Americans revere their Constitution. However, most of us are
unaware how tumultuous and improbable the drafting and ratification
processes were. As Benjamin Franklin keenly observed, any assembly
of men bring with them "all their prejudices, their passions, their
errors of opinion, their local interests, and their selfish views."
One need not deny that the Framers had good intentions in order to
believe that they also had interests. Based on prodigious research
and told largely through the voices of the participants, Michael
Klarman's The Framers' Coup narrates how the Framers' clashing
interests shaped the Constitution-and American history itself. The
Philadelphia convention could easily have been a failure, and the
risk of collapse was always present. Had the convention dissolved,
any number of adverse outcomes could have resulted, including civil
war or a reversion to monarchy. Not only does Klarman capture the
knife's-edge atmosphere of the convention, he populates his
narrative with riveting and colorful stories: the rebellion of
debtor farmers in Massachusetts; George Washington's uncertainty
about whether to attend; Gunning Bedford's threat to turn to a
European prince if the small states were denied equal
representation in the Senate; slave staters' threats to take their
marbles and go home if denied representation for their slaves;
Hamilton's quasi-monarchist speech to the convention; and Patrick
Henry's herculean efforts to defeat the Constitution in Virginia
through demagoguery and conspiracy theories.
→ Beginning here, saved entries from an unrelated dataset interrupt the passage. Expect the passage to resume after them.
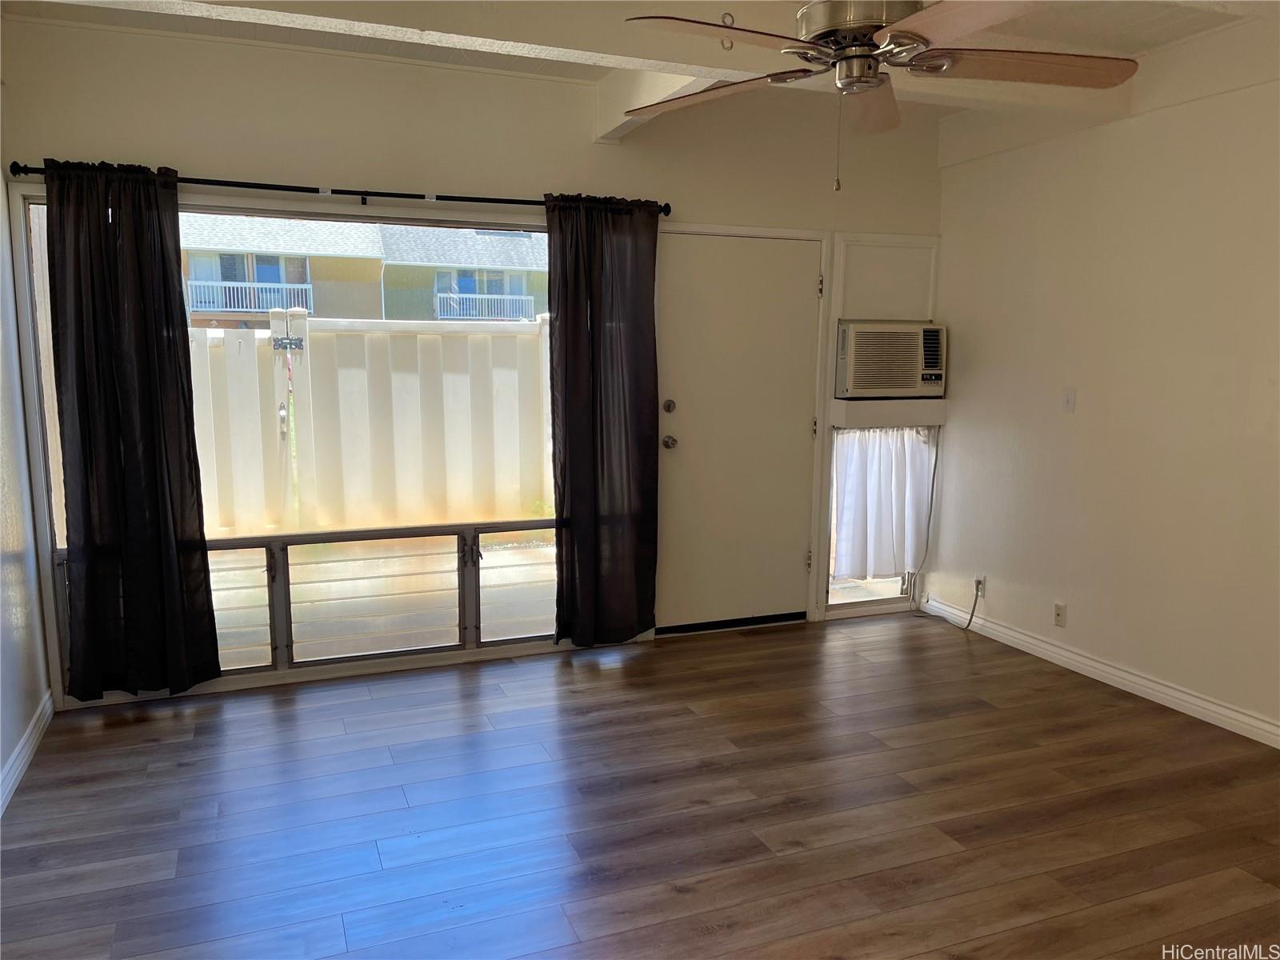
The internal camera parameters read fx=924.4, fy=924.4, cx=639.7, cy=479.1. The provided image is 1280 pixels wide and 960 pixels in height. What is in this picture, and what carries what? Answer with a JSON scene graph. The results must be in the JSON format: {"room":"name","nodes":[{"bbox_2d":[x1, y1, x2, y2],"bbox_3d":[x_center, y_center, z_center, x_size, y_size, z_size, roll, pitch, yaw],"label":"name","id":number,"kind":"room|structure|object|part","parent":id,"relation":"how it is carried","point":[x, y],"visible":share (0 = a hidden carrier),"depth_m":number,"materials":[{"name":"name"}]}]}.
{"room":"living room","nodes":[
{"label":"living room","id":0,"kind":"room"},
{"bbox_2d":[0,101,51,812],"bbox_3d":[-1.596,-0.065,1.430,0.160,2.714,4.976,-3,9,-21],"label":"left wall","id":1,"kind":"structure","parent":0,"point":[1,751],"depth_m":3.38,"materials":[{"name":"white paint"}]},
{"bbox_2d":[0,691,53,813],"bbox_3d":[-1.567,1.202,1.701,0.018,0.096,4.437,-3,9,-21],"label":"left baseboard","id":2,"kind":"structure","parent":1,"relation":"attached to","point":[35,719],"depth_m":3.28,"materials":[{"name":"white paint"}]},
{"bbox_2d":[0,13,951,710],"bbox_3d":[-0.338,-0.517,4.477,4.626,2.728,0.165,-3,9,-21],"label":"back wall","id":3,"kind":"structure","parent":0,"point":[38,143],"depth_m":4.03,"materials":[{"name":"paint"}]},
{"bbox_2d":[16,192,560,695],"bbox_3d":[-1.273,-0.171,4.123,2.290,2.019,0.101,-3,9,-21],"label":"large window","id":4,"kind":"structure","parent":3,"relation":"in","point":[364,657],"depth_m":4.14,"materials":[{"name":"glass"}]},
{"bbox_3d":[-1.825,0.579,4.052,0.420,0.549,0.088,-3,9,-21],"label":"glass panel","id":5,"kind":"part","parent":4,"relation":"part of","materials":[{"name":"clear glass"}]},
{"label":"glass panel","id":6,"kind":"part","parent":4,"relation":"part of","materials":[{"name":"glass"}]},
{"bbox_2d":[8,161,673,217],"bbox_3d":[-1.129,-1.223,3.943,2.663,0.065,0.130,-3,9,-21],"label":"curtain rod","id":7,"kind":"object","parent":3,"relation":"attached to","point":[25,168],"visible":0.75,"depth_m":3.84,"materials":[{"name":"black metal"}]},
{"bbox_2d":[41,160,222,698],"bbox_3d":[-2.002,-0.159,3.637,0.548,2.120,0.127,-3,9,-21],"label":"left curtain","id":8,"kind":"object","parent":7,"relation":"hanging from","point":[162,350],"visible":0.98,"depth_m":3.63,"materials":[{"name":"black fabric"}]},
{"bbox_2d":[542,193,662,644],"bbox_3d":[-0.163,-0.246,4.388,0.578,2.151,0.129,-3,9,-21],"label":"right curtain","id":9,"kind":"object","parent":7,"relation":"hanging from","point":[626,447],"visible":0.99,"depth_m":4.38,"materials":[{"name":"fabric"}]},
{"bbox_2d":[648,232,821,626],"bbox_3d":[0.521,-0.208,4.804,0.896,2.020,0.118,-3,9,-21],"label":"door","id":10,"kind":"structure","parent":3,"relation":"in","point":[812,278],"depth_m":4.81,"materials":[{"name":"paint"}]},
{"bbox_3d":[0.147,-0.358,4.647,0.059,0.066,0.062,-3,9,-21],"label":"deadbolt","id":11,"kind":"part","parent":10,"relation":"part of","materials":[{"name":"metal"}]},
{"bbox_3d":[0.149,-0.189,4.712,0.066,0.066,0.082,-3,9,-21],"label":"doorknob","id":12,"kind":"part","parent":10,"relation":"part of","materials":[{"name":"silver metal"}]},
{"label":"hinge","id":13,"kind":"part","parent":10,"relation":"part of","materials":[{"name":"metal"}]},
{"bbox_2d":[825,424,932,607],"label":"small window","id":14,"kind":"structure","parent":3,"relation":"in","point":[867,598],"depth_m":5.21,"materials":[{"name":"glass"}]},
{"bbox_2d":[832,427,935,577],"bbox_3d":[1.353,0.121,5.139,0.633,0.845,0.078,-3,9,-21],"label":"white curtain","id":15,"kind":"object","parent":14,"relation":"hanging from","point":[886,485],"visible":0.76,"depth_m":5.12,"materials":[{"name":"white fabric"}]},
{"bbox_2d":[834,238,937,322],"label":"wall panel","id":16,"kind":"object","parent":3,"relation":"attached to","point":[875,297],"visible":0.96,"depth_m":4.96,"materials":[{"name":"white paint"}]},
{"bbox_2d":[832,398,947,426],"bbox_3d":[1.364,-0.362,5.042,0.672,0.122,0.169,-3,9,-21],"label":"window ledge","id":17,"kind":"object","parent":3,"relation":"attached to","point":[881,404],"visible":0.95,"depth_m":4.98,"materials":[{"name":"white wood"}]},
{"bbox_2d":[833,320,947,398],"bbox_3d":[1.316,-0.669,5.150,0.670,0.402,0.492,-3,9,-21],"label":"air conditioner","id":18,"kind":"object","parent":3,"relation":"in","point":[934,362],"visible":0.96,"depth_m":4.93,"materials":[{"name":"plastic"}]},
{"bbox_2d":[903,430,941,607],"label":"power cord","id":19,"kind":"object","parent":18,"relation":"hanging from","point":[934,474],"visible":0.94,"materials":[{"name":"plastic"}]},
{"bbox_2d":[0,610,1279,959],"bbox_3d":[0.589,1.242,2.234,4.729,0.101,5.412,-3,9,-21],"label":"floor","id":20,"kind":"structure","parent":0,"point":[682,899],"depth_m":2.98,"materials":[{"name":"brown wood"}]},
{"bbox_2d":[0,0,1279,127],"bbox_3d":[0.552,-1.549,1.946,4.965,0.133,5.003,-3,9,-21],"label":"ceiling","id":21,"kind":"structure","parent":0,"point":[1135,34],"depth_m":3.57,"materials":[{"name":"white paint"}]},
{"bbox_2d":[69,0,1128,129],"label":"ceiling beam","id":22,"kind":"structure","parent":21,"relation":"attached to","point":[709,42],"depth_m":3.17,"materials":[{"name":"white paint"}]},
{"bbox_2d":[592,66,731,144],"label":"ceiling beam","id":23,"kind":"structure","parent":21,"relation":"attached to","point":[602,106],"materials":[{"name":"beige paint"}]},
{"bbox_2d":[623,0,1139,190],"bbox_3d":[0.559,-1.092,2.288,1.271,0.742,1.268,4,9,26],"label":"ceiling fan","id":24,"kind":"object","parent":21,"relation":"hanging from","point":[913,36],"visible":0.99,"depth_m":2.25,"materials":[{"name":"metal"}]},
{"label":"blade","id":25,"kind":"part","parent":24,"relation":"part of","materials":[{"name":"brown wood"}]},
{"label":"blade","id":26,"kind":"part","parent":24,"relation":"part of","materials":[{"name":"brown wood"}]},
{"bbox_3d":[0.564,-1.190,2.365,0.330,0.210,0.336,-3,9,-22],"label":"motor housing","id":27,"kind":"part","parent":24,"relation":"part of","materials":[{"name":"silver metal"}]},
{"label":"blade","id":28,"kind":"part","parent":24,"relation":"part of","materials":[{"name":"brown wood"}]},
{"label":"blade","id":29,"kind":"part","parent":24,"relation":"part of","materials":[{"name":"brown wood"}]},
{"bbox_3d":[0.970,-1.053,2.372,0.543,0.045,0.334,-3,9,-22],"label":"blade","id":30,"kind":"part","parent":24,"relation":"part of","materials":[{"name":"brown wood"}]},
{"bbox_2d":[925,56,1279,743],"bbox_3d":[2.605,-0.284,2.990,0.158,2.747,4.901,-3,9,-21],"label":"right wall","id":31,"kind":"structure","parent":0,"point":[1069,437],"depth_m":4.03,"materials":[{"name":"paint"}]},
{"bbox_2d":[973,574,986,598],"bbox_3d":[1.799,0.566,4.899,0.009,0.114,0.067,-3,9,-21],"label":"wall socket","id":32,"kind":"object","parent":31,"relation":"attached to","point":[982,582],"visible":0.76,"depth_m":4.89,"materials":[{"name":"white plastic"}]},
{"bbox_2d":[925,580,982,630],"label":"power cord","id":33,"kind":"object","parent":32,"relation":"attached to","point":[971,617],"visible":0.97,"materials":[{"name":"grey plastic"}]},
{"bbox_2d":[1052,601,1067,626],"bbox_3d":[1.991,0.642,4.394,0.011,0.113,0.070,-3,9,-21],"label":"wall socket","id":34,"kind":"object","parent":31,"relation":"attached to","point":[1058,614],"visible":0.98,"depth_m":4.39,"materials":[{"name":"white plastic"}]},
{"bbox_2d":[1061,387,1075,412],"bbox_3d":[2.011,-0.373,4.342,0.017,0.115,0.070,-3,9,-21],"label":"light switch","id":35,"kind":"object","parent":31,"relation":"attached to","point":[1069,402],"visible":0.98,"depth_m":4.34,"materials":[{"name":"white plastic"}]},
{"bbox_2d":[911,593,1279,747],"bbox_3d":[2.457,1.001,3.273,0.016,0.095,4.425,-3,9,-21],"label":"baseboard","id":36,"kind":"structure","parent":31,"relation":"attached to","point":[1228,714],"depth_m":4.10,"materials":[{"name":"white paint"}]},
{"label":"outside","id":37,"kind":"structure","parent":0,"visible":0},
{"bbox_2d":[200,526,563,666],"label":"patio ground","id":38,"kind":"structure","parent":37,"point":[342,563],"depth_m":5.59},
{"label":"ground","id":39,"kind":"structure","parent":37,"visible":0},
{"bbox_2d":[180,215,546,324],"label":"neighboring building","id":40,"kind":"structure","parent":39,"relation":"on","point":[215,302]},
{"bbox_2d":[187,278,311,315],"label":"balcony railing","id":41,"kind":"object","parent":40,"relation":"attached to","point":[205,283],"visible":0.57,"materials":[{"name":"white metal"}]},
{"bbox_2d":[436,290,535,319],"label":"balcony railing","id":42,"kind":"object","parent":40,"relation":"attached to","point":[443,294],"visible":0.56,"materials":[{"name":"white metal"}]},
{"bbox_2d":[190,312,554,534],"bbox_3d":[-2.484,-0.346,6.743,7.122,1.670,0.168,-3,9,-21],"label":"fence","id":43,"kind":"object","parent":39,"relation":"on","point":[483,337],"visible":0.62,"depth_m":6.94,"materials":[{"name":"white"}]},
{"bbox_2d":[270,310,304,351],"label":"gate latch","id":44,"kind":"object","parent":43,"relation":"attached to","point":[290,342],"visible":0.93,"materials":[{"name":"metal"}]}
]}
The Framers' Coup is
more than a compendium of great stories, however, and the powerful
arguments that feature throughout will reshape our understanding of
the nation's founding. Simply put, the Constitutional Convention
almost didn't happen, and once it happened, it almost failed. Even
after the convention succeeded, the Constitution it produced almost
failed to be ratified. Just as importantly, the Constitution was
hardly the product of philosophical reflections by brilliant,
disinterested statesmen, but rather ordinary interest group
politics. Multiple conflicting interests had a say, from creditors
and debtors to city dwellers and backwoodsmen. The upper class
overwhelmingly supported the Constitution; many working class
colonists were more dubious. Slave states and nonslave states had
different perspectives on how well the Constitution served their
interests. Ultimately, both the Constitution's content and its
ratification process raise troubling questions about democratic
legitimacy. The Federalists were eager to avoid full-fledged
democratic deliberation over the Constitution, and the document
that was ratified was stacked in favor of their preferences. In
terms of substance, the Constitution was a significant departure
from the more democratic state constitutions of the 1770s.
Definitive and authoritative, The Framers' Coup explains why the
Framers preferred such a constitution and how they managed to
persuade the country to adopt it. We have lived with the
consequences, both positive and negative, ever since.